Si on la compare à ces deux pays, la France est plus faible en matière de production de connaissances, d’innovation et de diffusion.

Enfin, il faut noter que ce rapport vise davantage à informer la population et à guider l’élaboration des politiques publiques en faveur de l’innovation.

Analyse :

1 – Nous n’avons pas une vue systémique de l’innovation, mais nous reconnaissons volontiers qu’une description du dispositif d’innovation et sa comparaison avec les autres pays est une base de connaissances utile. Faute de pouvoir mesurer l’innovation, il est utile de mesurer des grandeurs liées à l’innovation afin de se « faire une idée » de la position de la France et de son évolution.

D’ailleurs le rédacteur prudent n’a pas oublié d’indiquer que ces indicateurs n’étaient pas des recommandations politiques car, bien évidemment, personne ne connait la « boite noire » qui fait avancer le « système ».
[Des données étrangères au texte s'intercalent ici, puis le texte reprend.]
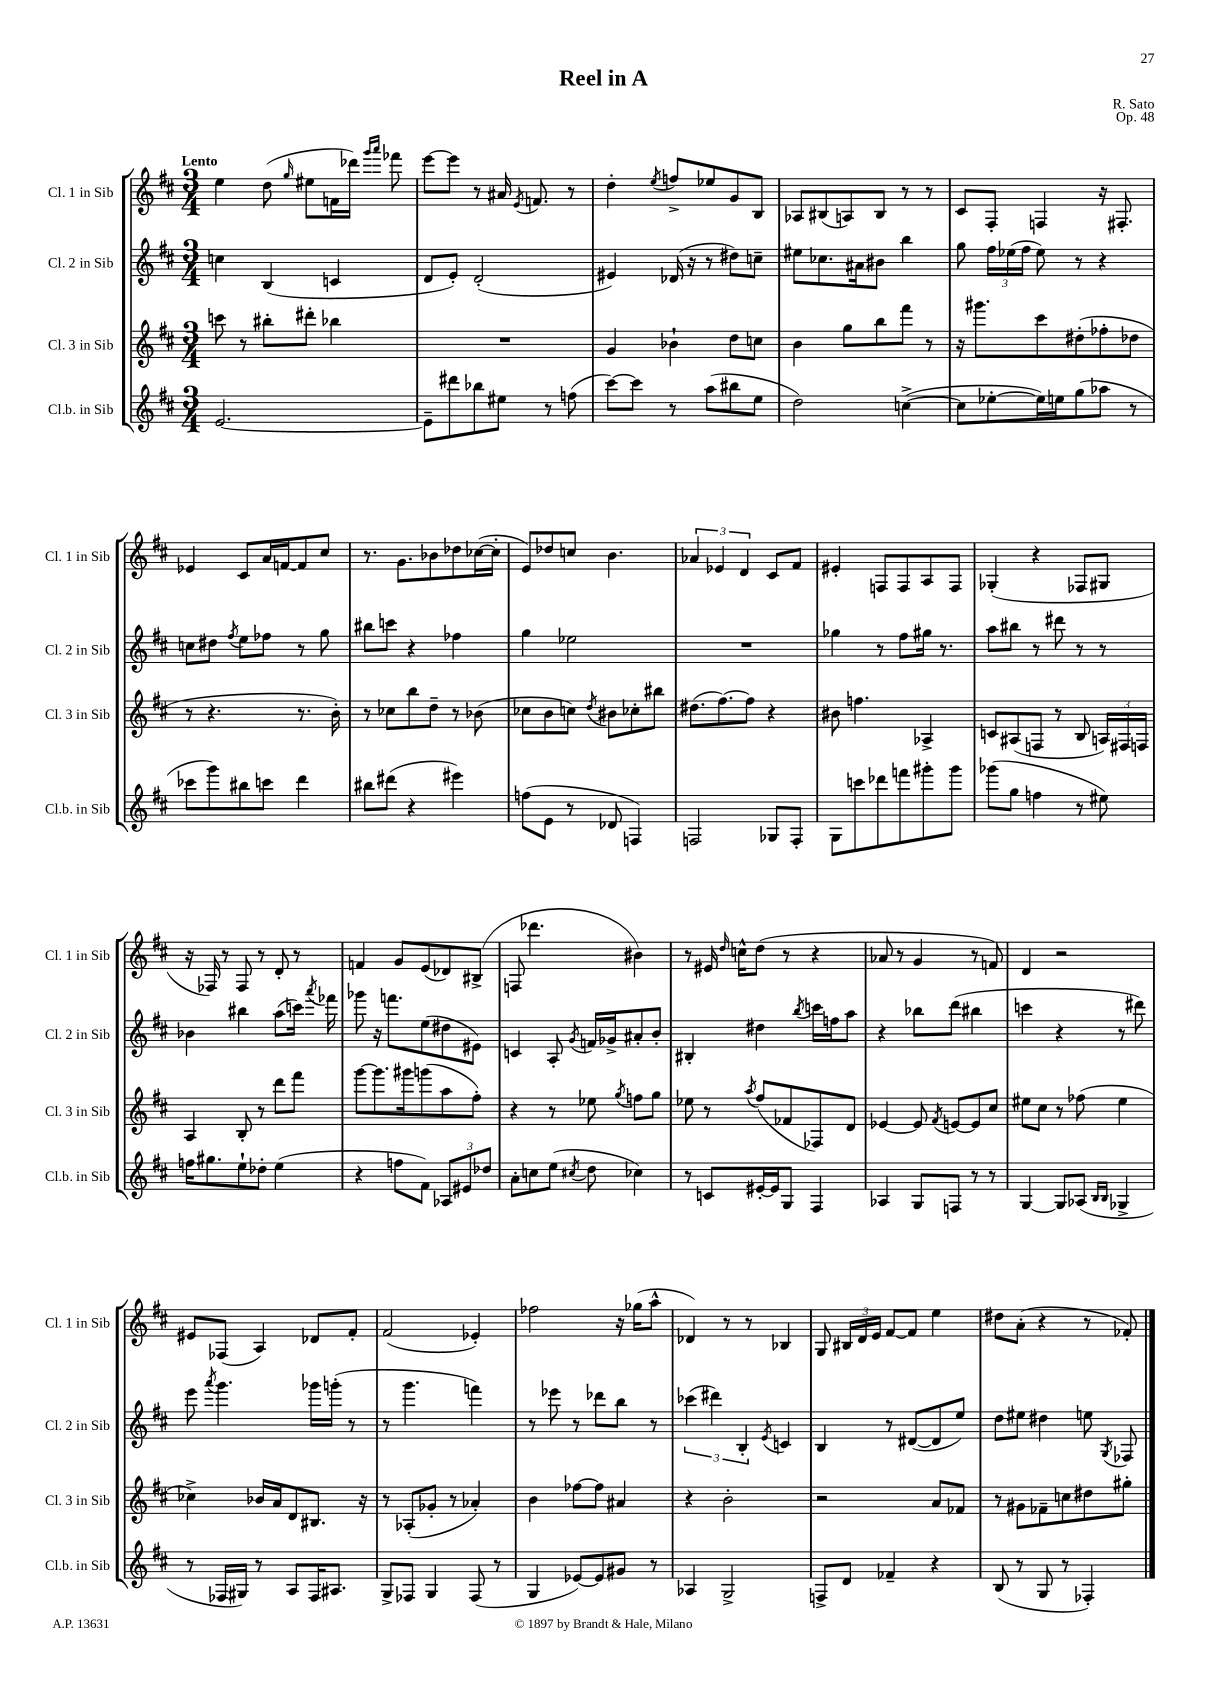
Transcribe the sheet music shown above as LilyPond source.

\header { title = "Reel in A" composer = "R. Sato" opus = "Op. 48" }
<<
\new StaffGroup <<
\new Staff = "s0" \with { instrumentName = "Cl. 1 in Sib" shortInstrumentName = "Cl. 1 in Sib" } {
    \clef treble \key d \major \numericTimeSignature \time 3/4 \tempo "Lento"
    \autoBeamOff e''4 d''8( \grace { g''16 } eis''8[ f'16 des'''16]) \grace { g'''16[ a'''16] } fes'''8 |
    e'''8[~ e'''8] r8 ais'16 \acciaccatura { e'8 } f'8. r8 |
    d''4-. \acciaccatura { e''8 } f''8[-> ees''8 g'8 b8] |
    aes8[ bis8( a8) bis8] r8 r8 |
    cis'8[ fis8]-. f4 r16 fis8.-. |
    ees'4 cis'8[ a'16 f'16~ f'8 cis''8] |
    r8. g'8.[ bes'8 des''8 ces''16~( ces''16]-. |
    e'8[) des''8 c''8] b'4. |
    \tuplet 3/2 { aes'4 ees'4 d'4 } cis'8[ fis'8] |
    eis'4-. f8[ f8 a8 f8] |
    ges4-.( r4 fes8[ gis8] |
    r16 fes16) r8 fes8 r8 d'8-. r8 |
    f'4 g'8[ e'8( des'8) bis8]->( |
    f8 des'''4. bis'4) |
    r8 eis'16 \grace { d''16 } c''16[-^ d''8]( r8 r4 |
    aes'8 r8 g'4 r8 f'8) |
    d'4 r2 |
    eis'8[ fes8]( a4) des'8[ fis'8]-. |
    fis'2( ees'4-.) |
    fes''2 r16 ges''16[( a''8]-^ |
    des'4) r8 r8 bes4 |
    g8 \tuplet 3/2 { bis16[ d'16 e'16] } fis'8[~ fis'8] e''4 |
    dis''8[ a'8]-.( r4 r8 fes'8-.) \bar "|." |
}
\new Staff = "s1" \with { instrumentName = "Cl. 2 in Sib" shortInstrumentName = "Cl. 2 in Sib" } {
    \clef treble \key d \major \numericTimeSignature \time 3/4
    \autoBeamOff c''4 b4( c'4 |
    d'8[ e'8]-.) d'2-.( |
    eis'4) des'16( r16 r8 dis''8[) c''8]-- |
    eis''8[ ces''8. ais'16 bis'8] b''4 |
    g''8 \tuplet 3/2 { fis''16[ ees''16( fis''16] } ees''8) r8 r4 |
    c''8[ dis''8] \acciaccatura { fis''8 } e''8[ fes''8] r8 g''8 |
    bis''8[ c'''8] r4 fes''4 |
    g''4 ees''2 |
    R2. |
    ges''4 r8 fis''8[ gis''16] r8. |
    a''8[ bis''8] r8 dis'''8 r8 r8 |
    bes'4 bis''4 a''8[( c'''16]) \acciaccatura { a'''8 } fes'''16 |
    ges'''8 r16 f'''8.[ e''8( dis''8 eis'8]) |
    c'4 a8-. \acciaccatura { g'8 } f'16[ ges'16-> ais'8-. b'8]-. |
    bis4-. dis''4 \acciaccatura { b''8 } c'''16[ f''16 a''8] |
    r4 bes''8[ d'''8]( bis''4 |
    c'''4 r4 r8 dis'''8) |
    e'''8 \acciaccatura { a'''8 } g'''4. ges'''16[ g'''16]-.( r8 |
    r8 g'''4. f'''4) |
    r8 ees'''8 r8 des'''8[ b''8] r8 |
    \tuplet 3/2 { ces'''4( dis'''4) b4-. } \acciaccatura { e'8 } c'4 |
    b4 r8 dis'8[~( dis'8 e''8]) |
    d''8[ eis''8] dis''4 e''8 \acciaccatura { g8 } fes8 \bar "|." |
}
\new Staff = "s2" \with { instrumentName = "Cl. 3 in Sib" shortInstrumentName = "Cl. 3 in Sib" } {
    \clef treble \key d \major \numericTimeSignature \time 3/4
    \autoBeamOff c'''8 r8 bis''8[-. dis'''8]-. bes''4 |
    R2. |
    g'4 bes'4-! d''8[ c''8] |
    b'4 g''8[ b''8 fis'''8] r8 |
    r16 gis'''8.[ cis'''8 dis''8-.( fes''8-. des''8] |
    r8 r4. r8. b'16-.) |
    r8 ces''8[ b''8 d''8]-- r8 bes'8( |
    ces''8[ b'8 c''8]) \acciaccatura { d''8 } bis'8[ ces''8-. bis''8] |
    dis''8.[( fis''8.~) fis''8] r4 |
    bis'8 f''4. aes4-> |
    c'8[ ais8( f8] r8 b8 \tuplet 3/2 { a16[) fis16 f16] } |
    a4 b8-. r8 d'''8[ fis'''8] |
    g'''8[~ g'''8. gis'''16 g'''8( a''8 fis''8]-.) |
    r4 r8 ees''8 \acciaccatura { g''8 } f''8[ g''8] |
    ees''8 r8 \acciaccatura { a''8 } fis''8[( fes'8 fes8) d'8] |
    ees'4~ ees'8 \acciaccatura { fis'8 } e'8[~ e'8 cis''8] |
    eis''8[ cis''8] r8 fes''8( eis''4 |
    ces''4->) bes'16[ a'16 d'8 bis8.] r16 |
    r8 aes8[-.( ges'8]-. r8 aes'4-.) |
    b'4 fes''8[~ fes''8] ais'4 |
    r4 b'2-. |
    r2 a'8[ fes'8] |
    r8 gis'8[ fes'8-- c''8 dis''8 gis''8]-. \bar "|." |
}
\new Staff = "s3" \with { instrumentName = "Cl.b. in Sib" shortInstrumentName = "Cl.b. in Sib" } {
    \clef treble \key d \major \numericTimeSignature \time 3/4
    \autoBeamOff e'2.~ |
    e'8[-- dis'''8 bes''8 eis''8] r8 f''8( |
    cis'''8[~) cis'''8] r8 a''8[( bis''8 e''8] |
    d''2) c''4~->( |
    c''8[ ees''8~-. ees''16) e''16 g''8( aes''8] r8 |
    ces'''8[ g'''8) bis''8 c'''8] d'''4 |
    bis''8[ dis'''8]( r4 eis'''4) |
    f''8[( e'8] r8 des'8 f4) |
    f2 ges8[ f8]-. |
    g8[ c'''8 des'''8 f'''8 gis'''8-. gis'''8] |
    ges'''8[( g''8] f''4 r8 eis''8) |
    f''16[ gis''8. e''8-! des''8]-. e''4( |
    r4 f''8[ fis'8]) \tuplet 3/2 { aes8[ eis'8 des''8] } |
    a'8[-. c''8 e''8]( \acciaccatura { cis''8 } d''8 ces''4) |
    r8 c'8[ eis'16~-. eis'16 g8] fis4 |
    aes4 g8[ f8] r8 r8 |
    g4~ g8[ aes8]( \grace { b16[ b16] } ges4-> |
    r8 fes16[ gis16]) r8 a8[ fes16 ais8.] |
    g8[-> fes8] g4 fes8( r8 |
    g4 ees'8[~) ees'8 gis'8] r8 |
    aes4 g2-> |
    f8[-> d'8] fes'4-- r4 |
    b8( r8 g8 r8 fes4-.) \bar "|." |
}
>>
>>
\layout { \context { \Score \remove "Bar_number_engraver" } }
2 – La notion de système fait croire à une dynamique interne du schéma proposé, sans intervention humaine, ce qui conduit à des raccourcis inexacts.

L’URSS d’une part et le PARC d’autre part, dans des univers très différents, ont montré que le savoir, même géré dans le sens d’un développement technologique innovant, n’est pas suffisant pour innover. Si l’on supprime l’idée de système et qu’on la remplace par un environnement (donc un écosystème pour un être vivant) animé par un innovateur (salarié ou entrepreneur), on arriverait à une vision plus complète.

3 – Plutôt que de faire référence à un système qui n’existe pas, nous prenons ces indicateurs comme une liste raisonnée (par les auteurs) des points-clés du dispositif français mis à la disposition des innovateurs, qu’ils soient entrepreneurs ou salariés. Il manque malheureusement des indicateurs sociologiques, économiques et financiers. L’innovation ne peut pas être réduite à une combinaison de connaissances et à la production du savoir. C’est un réductionnisme trompeur.

4 – Globalement, ce n’est pas seulement ce qui entre dans le « dispositif » qui est important, mais aussi ce qui en sort. Il faut toujours rappeler l’énorme effort de recherche de l’URSS des « années de gloire » lorsque les autorités communistes (notamment, Khrouchtchev) annonçaient le dépassement du niveau de vie des USA par l’URSS. Cet effort de recherche n’a pas suffit.

C’est d’ailleurs l’une des raisons qui font que nous préférons la notion d’écosystème de l’innovateur à celle de système car elle ne contient aucune notion de relation mécanique / automatique entre les inputs et les outputs. Il n’y a aucune « black box ».

5 – Tout ceci ramène le travail de comparaison internationale de ce rapport à peu de signification ! Car ce n’est pas le besoin en eau des plantes de la forêt tropical qui détermine celui de ces mêmes plantes en Californie !

Un peu de lecture : The Rainforest par Hwang et Horowitt.